> Source extract:
——————————

Dawn
- 2-2-2012
Otholi, Ariet and their son Jackson escaped with only their lives when their village was burnt to the ground. Now resettled with Ariet and Jackson in Australia, Otholi looks forward with faith and hope as his new life rises from the ashes. He told his story to Chris and Julie Hahn.
I want to start at the very beginning.
We are Anuak, from the region of Gambella on the border of Sudan and Ethiopia. Our village was Punydo, about four hours from the city of Gambella, the capital city of the region. The population of our village was about 10,000. For my work I sold bananas, mangoes and other fruit.
In my village were Assembly of God, Presbyterian and Baptist churches. God sowed the seeds in my heart and I decided to go to church. From there I met with people in the church and became a friend to them. I joined in a program for prayer. I started to know how to pray but did not really know God in my heart. I did not really know about life after death and I did not understand that I am a stranger here on earth.
In December 2003 a government vehicle was attacked on the road in our region. The government said that because it was on Anuak land, the Anuak people were responsible. There had been much disagreement between Central Ethiopian businesspeople and Anuak people. There had been years of torture and beatings of Anuak people.
On Saturday, 13 December people gathered in Gambella. The Anuak police had their guns taken from them. The military distributed machetes to civilians. At 9.00 pm they began to burn the city, shooting and killing Anuak people, to totally get rid of us. Our friend’s father was the Assemblies of God pastor. He was shot and killed and his body was burnt by soldiers.
At 10.00 pm soldiers walked into our village in groups of ten. There was a young boy, a Year 12 student, who got into a fight with a Central Ethiopian. It was just a little fight. He taunted and teased the military. Then he ran. They shot and killed him.
I was in a prayer group at the time. I had left my wife Ariet and son Jackson at home and wanted to get back to them. I held my Bible under my arm. The soldiers saw me but they ignored me.
They killed ten people that night.
When I got home Ariet and Jackson had gone and Ariet had locked the door.
I broke in and hid inside, not knowing what to do or where to go. Then I went to our auntie’s home. Ariet and Jackson were there.
We began to walk in the middle of the night. With others we walked but we could not talk. We needed to remain silent. There were about a thousand of us. We walked for four hours. We hid in the bushes.
The Anuak people began to gather together to find guns and to seek revenge. Four soldiers were killed on the Monday. I wanted to pray; I did not want to fight. They told me I was a coward.
The soldiers camped during the day and in the evening went to villages. They had heard that the people in the villages had guns. They killed the Anuak and burnt down whole villages.
On Tuesday we walked for six more hours. Eventually, after walking about 150 kilometres, we arrived in Sudan. But we didn’t have any food.

——————————

> Exercise data:
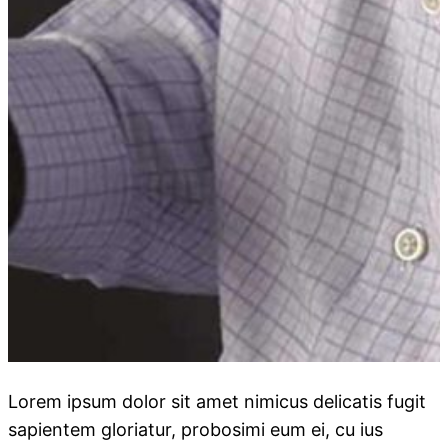
Lorem ipsum dolor sit amet nimicus delicatis fugit
sapientem gloriatur, probosimi eum ei, cu ius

——————————

> Work instruction: Repeat word for word the stretch of Otholi's story above that begins at the words "The soldiers camped" and stops after "have any food.".

> Solution below:
The soldiers camped during the day and in the evening went to villages. They had heard that the people in the villages had guns. They killed the Anuak and burnt down whole villages.
On Tuesday we walked for six more hours. Eventually, after walking about 150 kilometres, we arrived in Sudan. But we didn’t have any food.